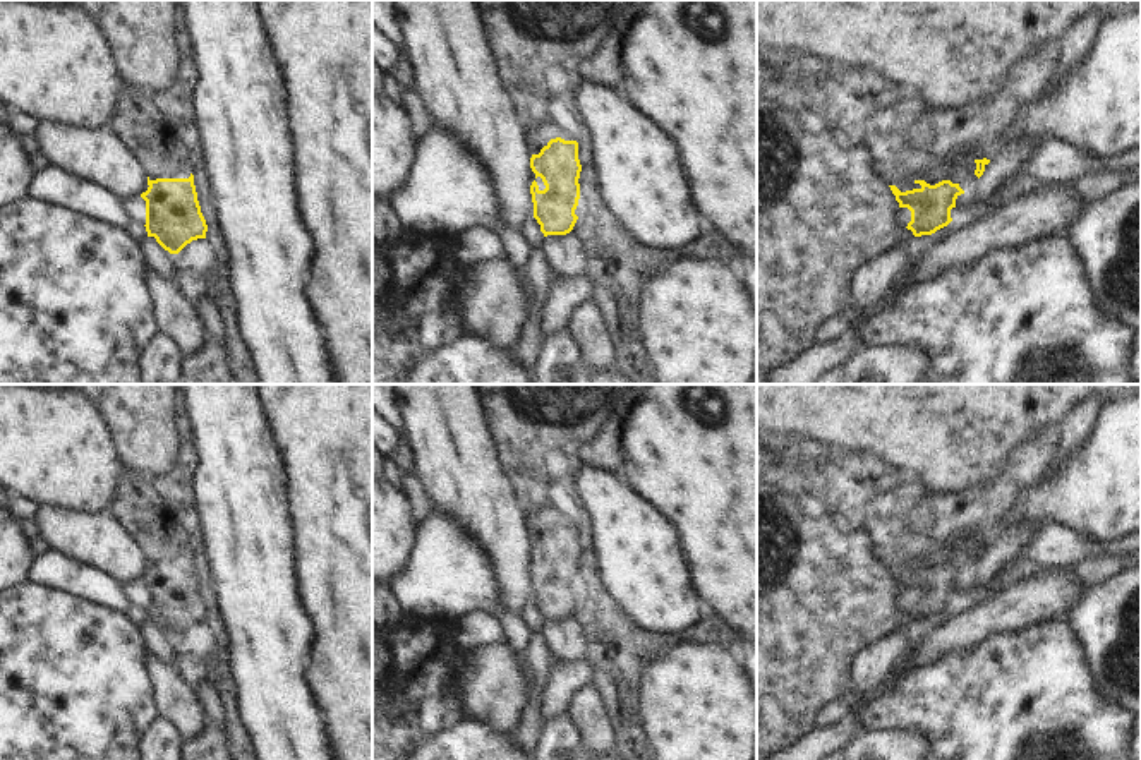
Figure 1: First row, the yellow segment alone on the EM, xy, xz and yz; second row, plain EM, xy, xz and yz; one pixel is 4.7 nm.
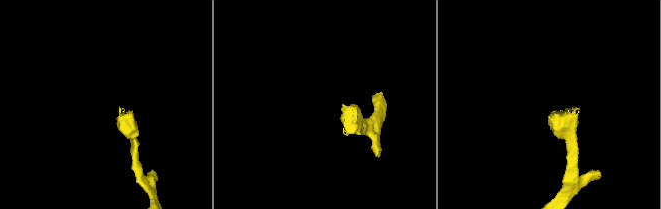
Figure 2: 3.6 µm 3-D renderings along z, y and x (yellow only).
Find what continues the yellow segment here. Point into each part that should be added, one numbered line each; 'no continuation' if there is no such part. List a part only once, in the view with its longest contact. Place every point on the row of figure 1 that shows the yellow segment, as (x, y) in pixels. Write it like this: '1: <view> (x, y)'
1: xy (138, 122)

◇ ◇ ◇ ◇ ◇

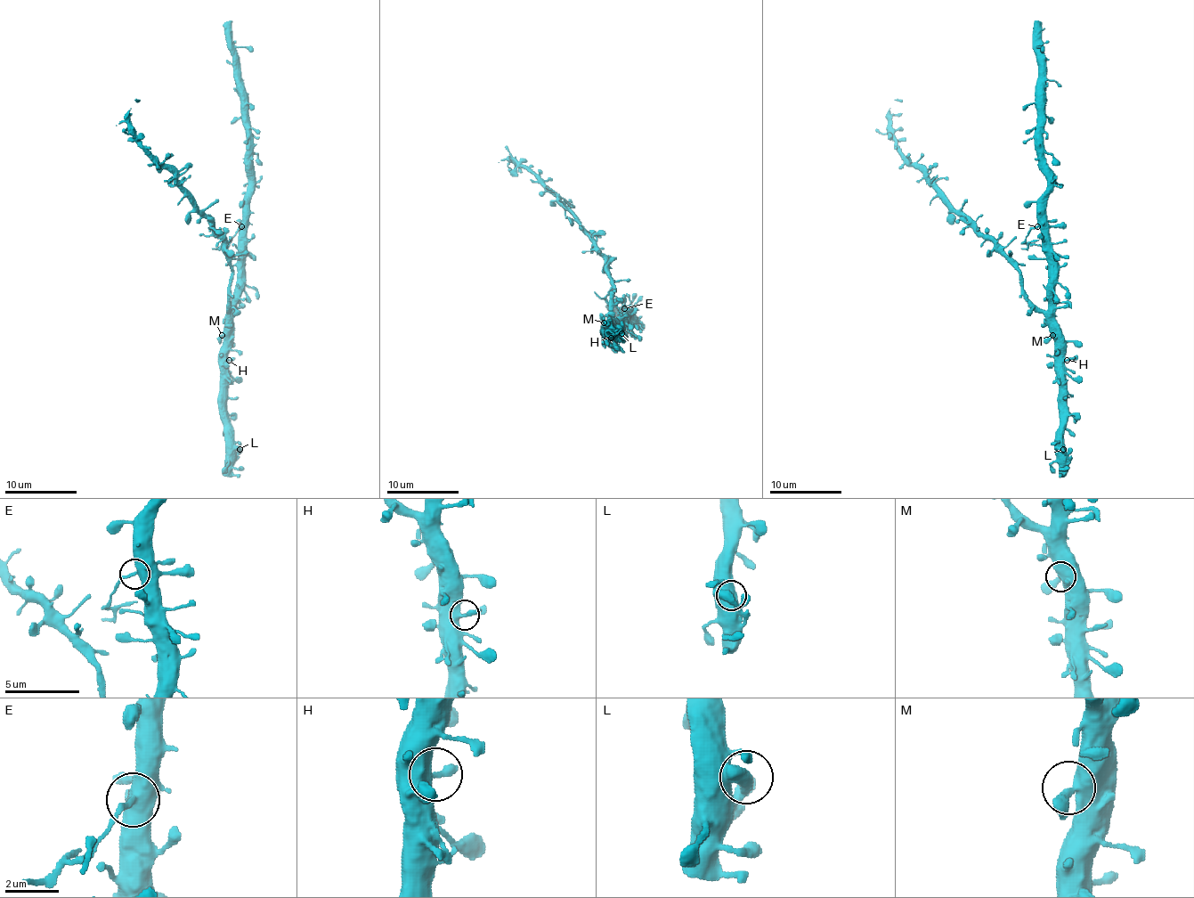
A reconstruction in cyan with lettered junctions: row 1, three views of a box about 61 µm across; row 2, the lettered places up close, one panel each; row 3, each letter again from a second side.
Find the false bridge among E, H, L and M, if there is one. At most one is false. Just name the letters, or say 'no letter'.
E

◇ ◇ ◇ ◇ ◇

What to work on: Only the lines that contain the string "second" should be copied from the entries above.

Response to this exercise:
Figure 1: First row, the yellow segment alone on the EM, xy, xz and yz; second row, plain EM, xy, xz and yz; one pixel is 4.7 nm.
A reconstruction in cyan with lettered junctions: row 1, three views of a box about 61 µm across; row 2, the lettered places up close, one panel each; row 3, each letter again from a second side.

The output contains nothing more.